Solved – How does R compute r.squared for weighted least squares

generalized-least-squareslinear modelweighted-regression

I used R for fitting a linear model using weighted least squares (due to heteroskedastic errors):
$\boldsymbol{y} = \boldsymbol{X}\boldsymbol{\beta} + \boldsymbol{\varepsilon}$, where $E(\boldsymbol{\varepsilon}) = 0,\ Cov(\boldsymbol{\varepsilon}) = \sigma^{2}\boldsymbol{V}$ and $\boldsymbol{V}$ a known, diagonal matrix.

set.seed(1)
x = c(-1, 0, 1, 2, 3)
y_true = 2 * x^2 + 3*x + 1
vars = c(0.5, 1, 1.5, 2, 2.5)
e = rnorm(vars, mean=0, sd=sqrt(vars))
y = y_true + e

weights = 1./vars
m = lm(y ~ x + I(x^2), weights=weights)

After fitting, R provides the r.squared value:

summary = summary(m)

# The R^2 value that lm provides
r2 = summary$r.squared  # 0.993019

How exactly is this value computed?

I know that for linear models using ordinary (unweighted) least squares, this value is computed as
$R^{2} = 1 – \frac{(\boldsymbol{y} – \boldsymbol{X}\hat{\boldsymbol{\beta}})^T(\boldsymbol{y} – \boldsymbol{X}\hat{\boldsymbol{\beta}})}{\boldsymbol{y}^{T}\boldsymbol{y} – n (\bar{\boldsymbol{y}})^{2}}$, where $\hat{\boldsymbol{\beta}} = (\boldsymbol{X}^{T}\boldsymbol{X})^{-1}\boldsymbol{X}^{T} \boldsymbol{y}$ is the OLS estimator and $\bar{\boldsymbol{y}}$ is the sample mean.

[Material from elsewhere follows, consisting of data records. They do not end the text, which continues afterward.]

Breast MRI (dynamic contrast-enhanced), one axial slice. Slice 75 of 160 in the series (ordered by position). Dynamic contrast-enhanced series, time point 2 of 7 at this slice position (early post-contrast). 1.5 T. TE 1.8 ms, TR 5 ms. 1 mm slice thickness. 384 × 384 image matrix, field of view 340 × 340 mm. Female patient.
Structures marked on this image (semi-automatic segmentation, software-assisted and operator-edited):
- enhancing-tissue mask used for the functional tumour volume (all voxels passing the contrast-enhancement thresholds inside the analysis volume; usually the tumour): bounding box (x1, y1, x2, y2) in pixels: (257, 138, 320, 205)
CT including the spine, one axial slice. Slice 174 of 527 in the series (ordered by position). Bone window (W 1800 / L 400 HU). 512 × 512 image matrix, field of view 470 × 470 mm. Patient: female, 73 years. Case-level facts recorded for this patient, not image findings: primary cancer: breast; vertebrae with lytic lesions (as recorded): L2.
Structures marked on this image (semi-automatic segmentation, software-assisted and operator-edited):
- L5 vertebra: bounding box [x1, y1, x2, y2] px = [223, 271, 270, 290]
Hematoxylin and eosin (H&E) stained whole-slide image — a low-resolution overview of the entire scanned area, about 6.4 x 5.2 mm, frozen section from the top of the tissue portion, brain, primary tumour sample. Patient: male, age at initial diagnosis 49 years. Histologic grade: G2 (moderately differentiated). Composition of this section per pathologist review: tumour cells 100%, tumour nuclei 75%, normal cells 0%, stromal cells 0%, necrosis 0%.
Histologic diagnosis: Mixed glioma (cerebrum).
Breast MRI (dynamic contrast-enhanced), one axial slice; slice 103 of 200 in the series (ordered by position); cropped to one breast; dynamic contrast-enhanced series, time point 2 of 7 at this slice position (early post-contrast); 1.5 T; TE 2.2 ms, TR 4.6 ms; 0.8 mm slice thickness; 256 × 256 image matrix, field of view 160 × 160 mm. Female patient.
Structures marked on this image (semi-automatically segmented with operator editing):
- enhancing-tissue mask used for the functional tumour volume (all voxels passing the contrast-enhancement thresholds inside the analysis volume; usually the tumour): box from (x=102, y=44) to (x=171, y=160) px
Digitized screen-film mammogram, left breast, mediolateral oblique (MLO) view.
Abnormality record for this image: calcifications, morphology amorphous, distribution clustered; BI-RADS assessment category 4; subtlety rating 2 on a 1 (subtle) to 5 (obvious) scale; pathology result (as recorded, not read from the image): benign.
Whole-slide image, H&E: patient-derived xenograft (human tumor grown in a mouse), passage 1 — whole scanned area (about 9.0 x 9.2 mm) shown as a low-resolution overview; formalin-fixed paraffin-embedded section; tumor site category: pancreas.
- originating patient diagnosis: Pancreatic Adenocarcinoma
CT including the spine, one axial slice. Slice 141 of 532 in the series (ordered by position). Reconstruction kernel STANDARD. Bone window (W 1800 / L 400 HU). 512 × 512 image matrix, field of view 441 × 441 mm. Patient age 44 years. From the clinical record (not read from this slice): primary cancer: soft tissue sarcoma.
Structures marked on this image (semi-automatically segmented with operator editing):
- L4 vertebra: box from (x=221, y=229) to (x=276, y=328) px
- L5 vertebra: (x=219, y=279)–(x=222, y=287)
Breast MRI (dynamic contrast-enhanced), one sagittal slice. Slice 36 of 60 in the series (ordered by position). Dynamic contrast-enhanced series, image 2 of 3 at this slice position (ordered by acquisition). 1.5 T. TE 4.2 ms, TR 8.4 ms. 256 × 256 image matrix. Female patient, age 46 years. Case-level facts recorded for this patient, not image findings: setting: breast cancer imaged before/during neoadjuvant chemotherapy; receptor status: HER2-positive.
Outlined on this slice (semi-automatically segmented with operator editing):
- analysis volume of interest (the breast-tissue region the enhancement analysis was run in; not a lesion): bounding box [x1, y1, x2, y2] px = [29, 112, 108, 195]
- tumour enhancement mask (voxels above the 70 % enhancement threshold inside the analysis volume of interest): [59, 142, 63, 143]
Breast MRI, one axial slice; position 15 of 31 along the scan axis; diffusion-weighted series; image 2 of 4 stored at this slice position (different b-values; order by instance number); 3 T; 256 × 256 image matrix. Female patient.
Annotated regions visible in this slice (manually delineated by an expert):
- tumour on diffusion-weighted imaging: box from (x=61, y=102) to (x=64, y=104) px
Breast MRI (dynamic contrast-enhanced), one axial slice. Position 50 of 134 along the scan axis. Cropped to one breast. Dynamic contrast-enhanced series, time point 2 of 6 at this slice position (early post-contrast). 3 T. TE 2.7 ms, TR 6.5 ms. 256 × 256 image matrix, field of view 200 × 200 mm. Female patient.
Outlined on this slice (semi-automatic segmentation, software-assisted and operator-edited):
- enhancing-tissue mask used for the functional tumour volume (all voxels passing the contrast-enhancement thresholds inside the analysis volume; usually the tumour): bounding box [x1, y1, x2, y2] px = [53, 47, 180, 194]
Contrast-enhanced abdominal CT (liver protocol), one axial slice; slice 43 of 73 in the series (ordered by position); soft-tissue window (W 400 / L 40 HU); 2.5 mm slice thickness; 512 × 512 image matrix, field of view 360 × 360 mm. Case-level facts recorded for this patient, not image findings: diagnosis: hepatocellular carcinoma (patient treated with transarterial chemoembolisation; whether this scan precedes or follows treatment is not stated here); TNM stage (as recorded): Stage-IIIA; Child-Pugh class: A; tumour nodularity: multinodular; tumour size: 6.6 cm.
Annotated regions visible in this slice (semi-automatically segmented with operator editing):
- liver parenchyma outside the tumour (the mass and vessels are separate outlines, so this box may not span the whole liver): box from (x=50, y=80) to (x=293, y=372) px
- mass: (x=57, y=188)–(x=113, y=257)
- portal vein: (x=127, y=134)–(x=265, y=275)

The heteroskedastic model can be transformed to the OLS case by multiplication of both sides with $\boldsymbol{V}^{-1/2}$ yielding

$\tilde{\boldsymbol{y}} = \boldsymbol{V}^{-1/2}\boldsymbol{y} = \boldsymbol{V}^{-1/2}\boldsymbol{X}\boldsymbol{\beta} + \boldsymbol{V}^{-1/2} \boldsymbol{\varepsilon} = \tilde{\boldsymbol{X}}\boldsymbol{\beta} + \tilde{\boldsymbol{\varepsilon}}$.

So, as also described by Willet and Singer (see https://gseacademic.harvard.edu/~willetjo/pdf%20files/Willett_Singer_AS88.pdf),
I see two obvious options for computing $R^{2}$.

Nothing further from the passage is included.